Un danger guette l’Europe : l’effacement de la citoyenneté sociale. Dans une célèbre conférence de 1949, le sociologue anglais Thomas Marshall l’avait identifiée comme le troisième stade de l’histoire de la démocratisation du Vieux Continent. Elle succédait à l’obtention des droits civils, au XVIIIe siècle, et à celle des droits politiques, aux XIXe siècle. Cette tripartition est aisée à comprendre. Les droits civils donnent consistance à l’individu autonome, conscient, propriétaire ; les droits politiques, à sa participation aux délibérations et décisions collectives. Les droits sociaux assurent, quant à eux, les conditions minimales de survie, de protection, de bien-être et d’éducation sans lesquelles il n’y a pas de liberté individuelle possible.
Après la seconde guerre, des conditions politiques très particulières ont donné son plein épanouissement à la citoyenneté sociale. Le projet d’État social fut le vrai ciment de la reconstruction.

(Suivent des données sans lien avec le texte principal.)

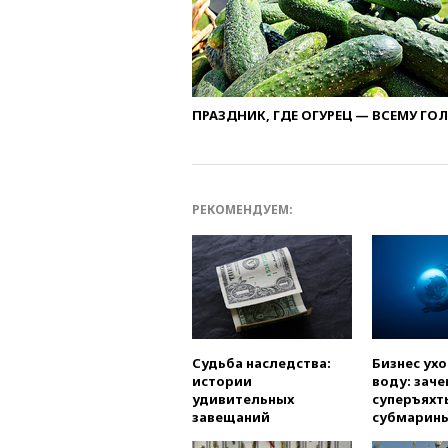
ПРАЗДНИК, ГДЕ ОГУРЕЦ — ВСЕМУ ГО
РЕКОМЕНДУЕМ:
Судьба наследства:
Бизнес ух
истории
воду: заче
удивительных
суперъяхт
завещаний
субмарин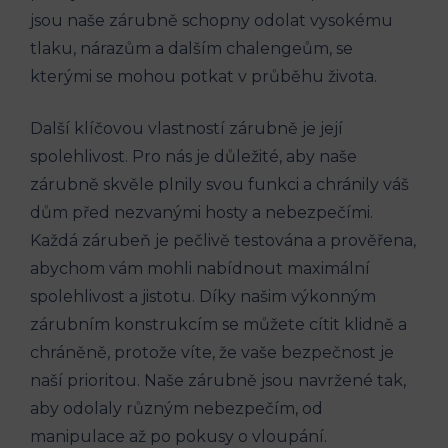
jsou naše zárubně schopny odolat vysokému
tlaku, nárazům a dalším chalengeům, se
kterými se mohou potkat v průběhu života.
Další klíčovou vlastností zárubně je její
spolehlivost. Pro nás je důležité, aby naše
zárubně skvěle plnily svou funkci a chránily váš
dům před nezvanými hosty a nebezpečími.
Každá zárubeň je pečlivě testována a prověřena,
abychom vám mohli nabídnout maximální
spolehlivost a jistotu. Díky našim výkonným
zárubním konstrukcím se můžete cítit klidně a
chráněně, protože víte, že vaše bezpečnost je
naší prioritou. Naše zárubně jsou navržené tak,
aby odolaly různým nebezpečím, od
manipulace až po pokusy o vloupání.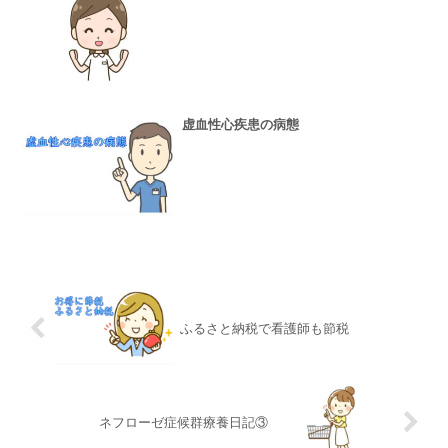
虚血性心疾患の病態
ふるさと納税で看護師も節税
ネフローゼ症候群療養日記③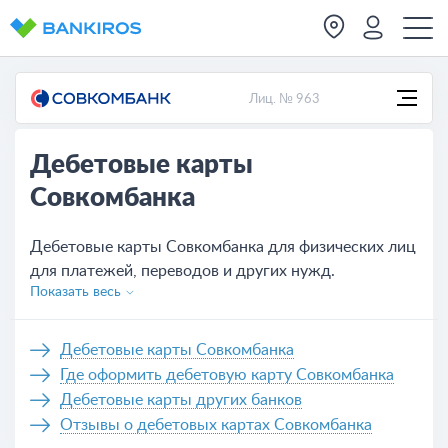
Лиц. № 963
Дебетовые карты
Совкомбанка
Дебетовые карты Совкомбанка для физических лиц
для платежей, переводов и других нужд.
Показать весь
Актуальные условия обслуживания всех карт,
которых на сегодня - 8. Удобное оформление
банковской карты Совкомбанка не выходя из дома,
Дебетовые карты Совкомбанка
нужно только оставить заявку на сайте или же
Где оформить дебетовую карту Совкомбанка
обратиться в отделение банка.
Дебетовые карты других банков
Отзывы о дебетовых картах Совкомбанка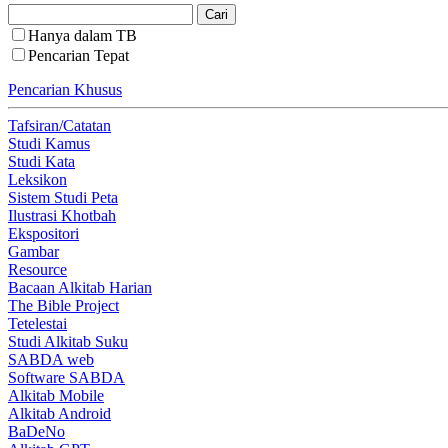
Hanya dalam TB
Pencarian Tepat
Pencarian Khusus
Tafsiran/Catatan
Studi Kamus
Studi Kata
Leksikon
Sistem Studi Peta
Ilustrasi Khotbah
Ekspositori
Gambar
Resource
Bacaan Alkitab Harian
The Bible Project
Tetelestai
Studi Alkitab Suku
SABDA web
Software SABDA
Alkitab Mobile
Alkitab Android
BaDeNo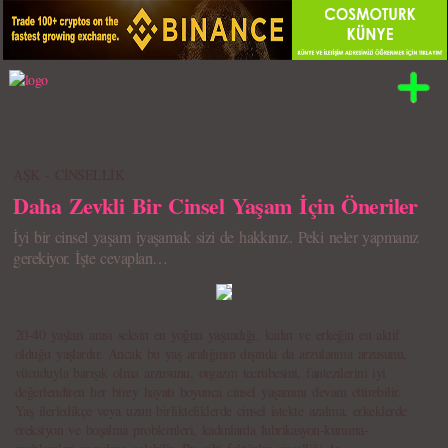
AŞK - CİNSELLİK
Daha Zevkli Bir Cinsel Yaşam İçin Öneriler
İyi bir cinsel yaşam iyaşamak sizi de hakkınız. Peki neler yapmanız
gerekiyor. İşte cevapları…
20-40 yaşları arası seksin en yoğun yaşandığı, kadın ve erkeğin en aktif
olduğu yaşlardır. Ancak bu yaş aralığının dışında da arzulanma arzusunu,
vücuduyla barışık olma arzusunu, orgazm tecrübesini, fantezilerini iyi
değerlendiren her birey hayatı boyunca cinsel yaşamını devam ettirebilir.
Yaş ilerledikçe veya uzun birlikteliklerde cinsel istekte azalma, erkeklerde
ereksiyon ve boşalma problemleri, kadınlarda lubrikasyon-kuruma-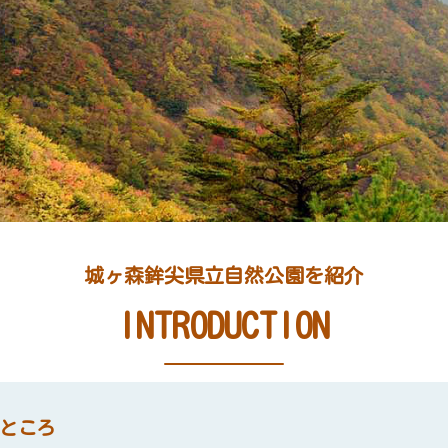
城ヶ森鉾尖県立自然公園を紹介
INTRODUCTION
ところ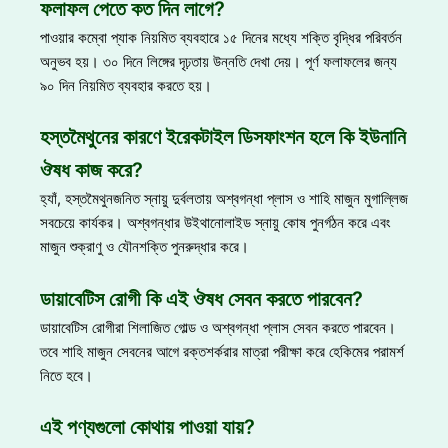
ফলাফল পেতে কত দিন লাগে?
পাওয়ার কম্বো প্যাক নিয়মিত ব্যবহারে ১৫ দিনের মধ্যে শক্তি বৃদ্ধির পরিবর্তন
অনুভব হয়। ৩০ দিনে লিঙ্গের দৃঢ়তায় উন্নতি দেখা দেয়। পূর্ণ ফলাফলের জন্য
৯০ দিন নিয়মিত ব্যবহার করতে হয়।
হস্তমৈথুনের কারণে ইরেকটাইল ডিসফাংশন হলে কি ইউনানি
ঔষধ কাজ করে?
হ্যাঁ, হস্তমৈথুনজনিত স্নায়ু দুর্বলতায় অশ্বগন্ধা প্লাস ও শাহি মাজুন মুগাল্লিজ
সবচেয়ে কার্যকর। অশ্বগন্ধার উইথানোলাইড স্নায়ু কোষ পুনর্গঠন করে এবং
মাজুন শুক্রাণু ও যৌনশক্তি পুনরুদ্ধার করে।
ডায়াবেটিস রোগী কি এই ঔষধ সেবন করতে পারবেন?
ডায়াবেটিস রোগীরা শিলাজিত গোল্ড ও অশ্বগন্ধা প্লাস সেবন করতে পারবেন।
তবে শাহি মাজুন সেবনের আগে রক্তশর্করার মাত্রা পরীক্ষা করে হেকিমের পরামর্শ
নিতে হবে।
এই পণ্যগুলো কোথায় পাওয়া যায়?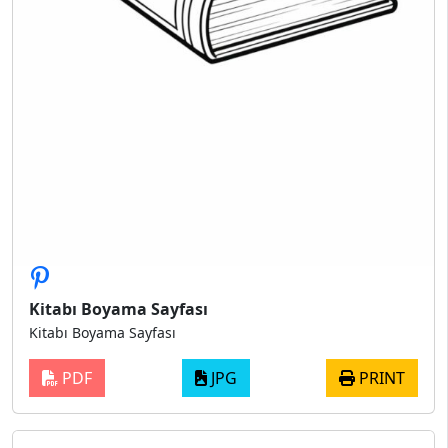
Kitabı Boyama Sayfası
Kitabı Boyama Sayfası
PDF
JPG
PRINT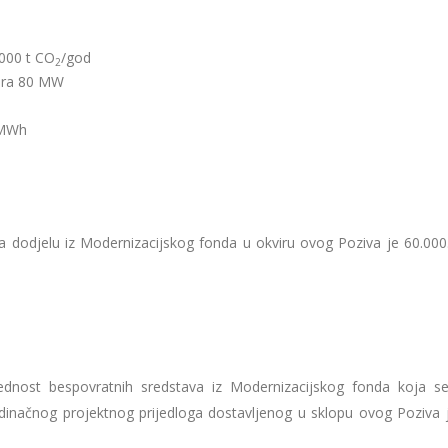
 000 t CO
/god
2
zvora 80 MW
0 MWh
a dodjelu iz Modernizacijskog fonda u okviru ovog Poziva je 60.000
ednost bespovratnih sredstava iz Modernizacijskog fonda koja 
pojedinačnog projektnog prijedloga dostavljenog u sklopu ovog Poziva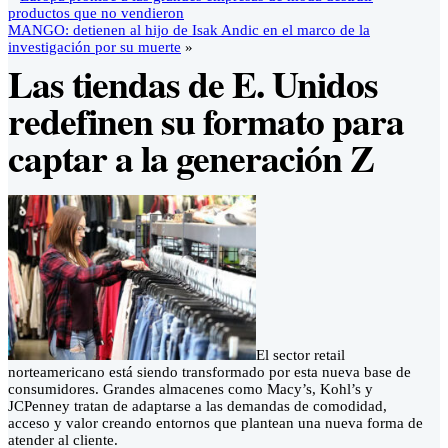
productos que no vendieron
MANGO: detienen al hijo de Isak Andic en el marco de la
investigación por su muerte
»
Las tiendas de E. Unidos
redefinen su formato para
captar a la generación Z
El sector retail
norteamericano está siendo transformado por esta nueva base de
consumidores. Grandes almacenes como Macy’s, Kohl’s y
JCPenney tratan de adaptarse a las demandas de comodidad,
acceso y valor creando entornos que plantean una nueva forma de
atender al cliente.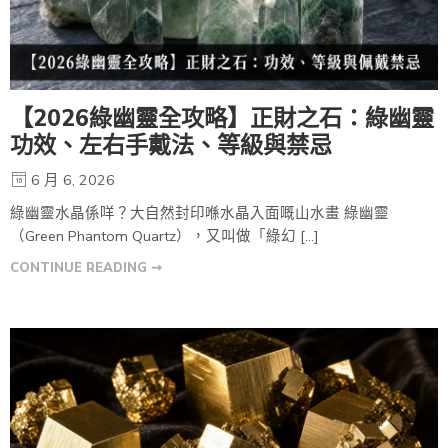
【2026綠幽靈全攻略】正財之石：綠幽靈
功效、左右手戴法、等級與禁忌
6 月 6, 2026
綠幽靈水晶係咩？大自然封印喺水晶入面嘅山水畫 綠幽靈
（Green Phantom Quartz），又叫做「綠幻 […]
CONTINUE READING ➞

Gagnée par une tardive sagesse, l’Europe de 1945 avait tourné le dos aux deux monstres qu’elle avait engendrés : le capitalisme dérégulé qui l’avait, pendant un siècle, précipité dans un épouvantable conflit de classes ; le matérialisme totalitaire, qui avait accouché d’un État répressif doté d’une féroce bureaucratie. En ce sens, la citoyenneté sociale ne fut pas seulement un aboutissement de l’idée démocratique. Elle fut aussi la pierre angulaire d’une nouvelle identité européenne, après le terrible tourment qui l’avait, littéralement, détruite de fond en comble.
Mais les temps ont changé. Depuis la crise de 2008-2010, nous glissons vers un monde où la citoyenneté sociale est marginalisée par deux modèles concurrents. Selon le premier modèle, néolibéral, la citoyenneté se définit surtout par une version très individualiste de la dimension civile et une version formaliste de la participation politique (mesurée au droit de vote). La troisième dimension est déclarée chimérique et contre-productive.